Figure 3 depicts the average values for
k and α per condition.
The model fits indicated that the gain k was larger than 1 in all conditions (static: M = 1.18, SD = 0.41; approaching: M = 1.47, SD = 0.80; leading: M = 1.17, SD = 0.50). This suggests that the transformation from visual motion to travel distance slightly overestimates travel distance. The leakage rate α was larger than zero in all conditions (M = 0.12, SD = 0.07; approaching: M = 0.20, SD = 0.14; leading: M = 0.14, SD = 0.07), indicating that the overall underestimation of travel distance is due to the leak.

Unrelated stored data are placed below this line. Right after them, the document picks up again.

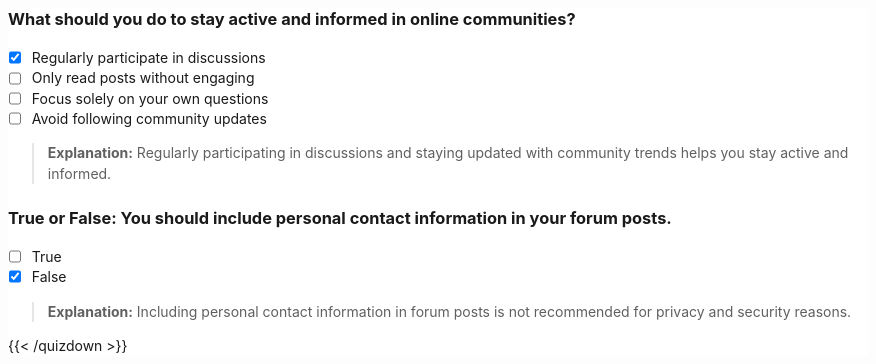 ### What should you do to stay active and informed in online communities?

- [x] Regularly participate in discussions
- [ ] Only read posts without engaging
- [ ] Focus solely on your own questions
- [ ] Avoid following community updates

> **Explanation:** Regularly participating in discussions and staying updated with community trends helps you stay active and informed.

### True or False: You should include personal contact information in your forum posts.

- [ ] True
- [x] False

> **Explanation:** Including personal contact information in forum posts is not recommended for privacy and security reasons.

{{< /quizdown >}}
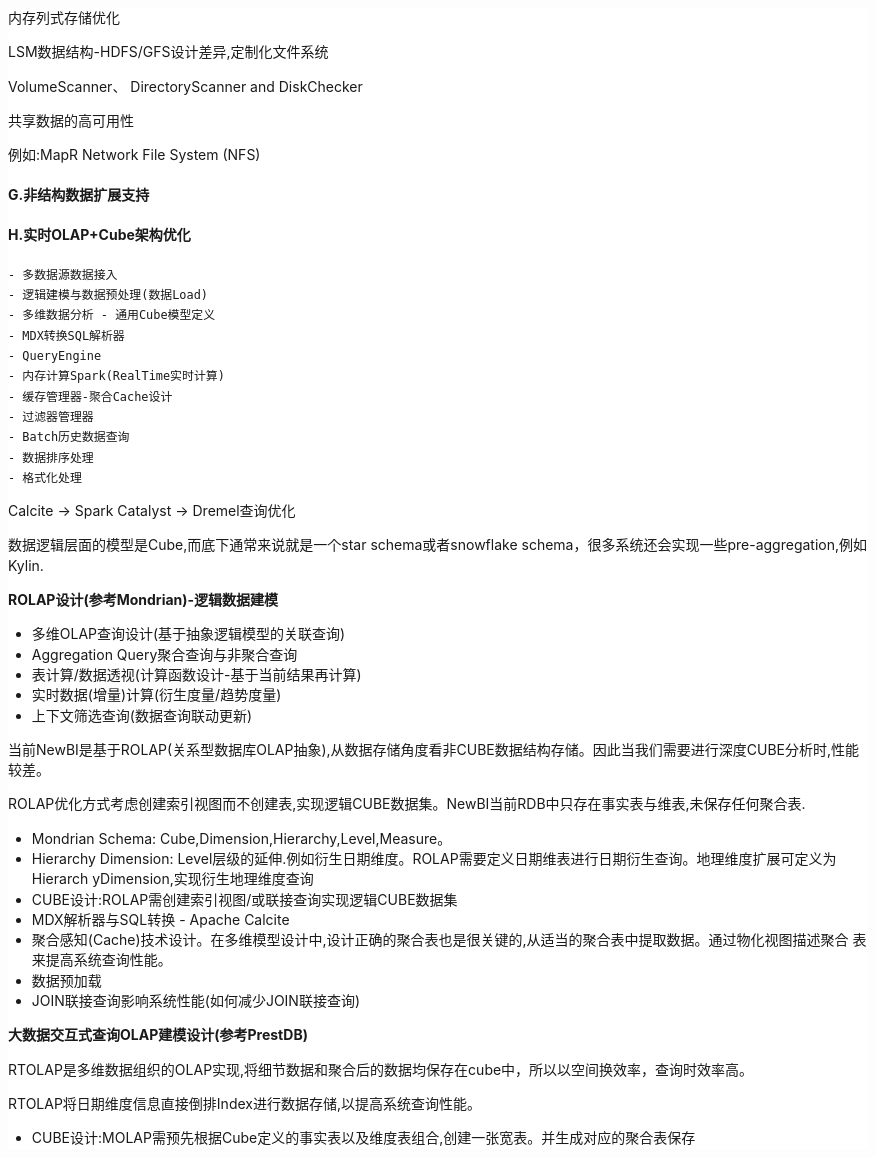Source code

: 内存列式存储优化

LSM数据结构-HDFS/GFS设计差异,定制化文件系统

VolumeScanner、 DirectoryScanner and DiskChecker

共享数据的高可用性

例如:MapR Network File System (NFS)

#### G.非结构数据扩展支持

#### H.实时OLAP+Cube架构优化

	- 多数据源数据接入
	- 逻辑建模与数据预处理(数据Load)
	- 多维数据分析 - 通用Cube模型定义
	- MDX转换SQL解析器
	- QueryEngine
	- 内存计算Spark(RealTime实时计算)
	- 缓存管理器-聚合Cache设计
	- 过滤器管理器
	- Batch历史数据查询
	- 数据排序处理
	- 格式化处理

Calcite -> Spark Catalyst -> Dremel查询优化

数据逻辑层面的模型是Cube,而底下通常来说就是一个star schema或者snowflake schema，很多系统还会实现一些pre-aggregation,例如Kylin.

**ROLAP设计(参考Mondrian)-逻辑数据建模**

- 多维OLAP查询设计(基于抽象逻辑模型的关联查询)
- Aggregation Query聚合查询与非聚合查询
- 表计算/数据透视(计算函数设计-基于当前结果再计算)
- 实时数据(增量)计算(衍生度量/趋势度量)
- 上下文筛选查询(数据查询联动更新)

当前NewBI是基于ROLAP(关系型数据库OLAP抽象),从数据存储角度看非CUBE数据结构存储。因此当我们需要进行深度CUBE分析时,性能较差。

ROLAP优化方式考虑创建索引视图而不创建表,实现逻辑CUBE数据集。NewBI当前RDB中只存在事实表与维表,未保存任何聚合表.

- Mondrian Schema: Cube,Dimension,Hierarchy,Level,Measure。
- Hierarchy Dimension: Level层级的延伸.例如衍生日期维度。ROLAP需要定义日期维表进行日期衍生查询。地理维度扩展可定义为Hierarch yDimension,实现衍生地理维度查询
- CUBE设计:ROLAP需创建索引视图/或联接查询实现逻辑CUBE数据集
- MDX解析器与SQL转换 - Apache Calcite
- 聚合感知(Cache)技术设计。在多维模型设计中,设计正确的聚合表也是很关键的,从适当的聚合表中提取数据。通过物化视图描述聚合 表来提高系统查询性能。
- 数据预加载
- JOIN联接查询影响系统性能(如何减少JOIN联接查询)

**大数据交互式查询OLAP建模设计(参考PrestDB)**

RTOLAP是多维数据组织的OLAP实现,将细节数据和聚合后的数据均保存在cube中，所以以空间换效率，查询时效率高。 

RTOLAP将日期维度信息直接倒排Index进行数据存储,以提高系统查询性能。
- CUBE设计:MOLAP需预先根据Cube定义的事实表以及维度表组合,创建一张宽表。并生成对应的聚合表保存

To assess whether walker conditions affect the magnitude of model parameters, we calculated ANOVAs separately for k and α. The results for the gain parameter confirmed the statistical significance of the main effect walker condition, F(2) = 4.68, p = 0.014, \(\eta _p^2\) = 0.17, 95% CI, 0.02–1.00. Note the effect size is large. The same pattern emerges for α. The main effect of the condition on α reached significance with a large effect size, F(2) = 5.88, p = 0.005, \(\eta _p^2\) = 0.20, 95% CI, 0.04–1.00. In other words, the translation from physical to perceived distance (k) and the decay (α) leading to underestimation depends on the walker condition. Post hoc analyses showed that the gain k was largest in the approaching condition and significantly different from the static (p = 0.034, Mdiff = 0.287) and leading (p = 0.025, Mdiff = 0.299) conditions. Leading and static conditions did not show a statistically significant difference (p = 0.993, Mdiff = 0.013). The large value for k in the approaching condition might indicate that in this condition the excessive optic flow from the walker is not completely compensated by the biological motion analysis. The leak rate α was significantly higher in the approaching compared to the static condition (p = 0.005, Mdiff = 0.080). Neither the differences between approaching and leading (p = 0.059, Mdiff = 0.056) nor leading and static crowds (p = 0.590, Mdiff = 0.023) reached significance. The combination of a large k with a simultaneously increased α produces underestimation in the approaching condition even though the gain in this condition is the largest.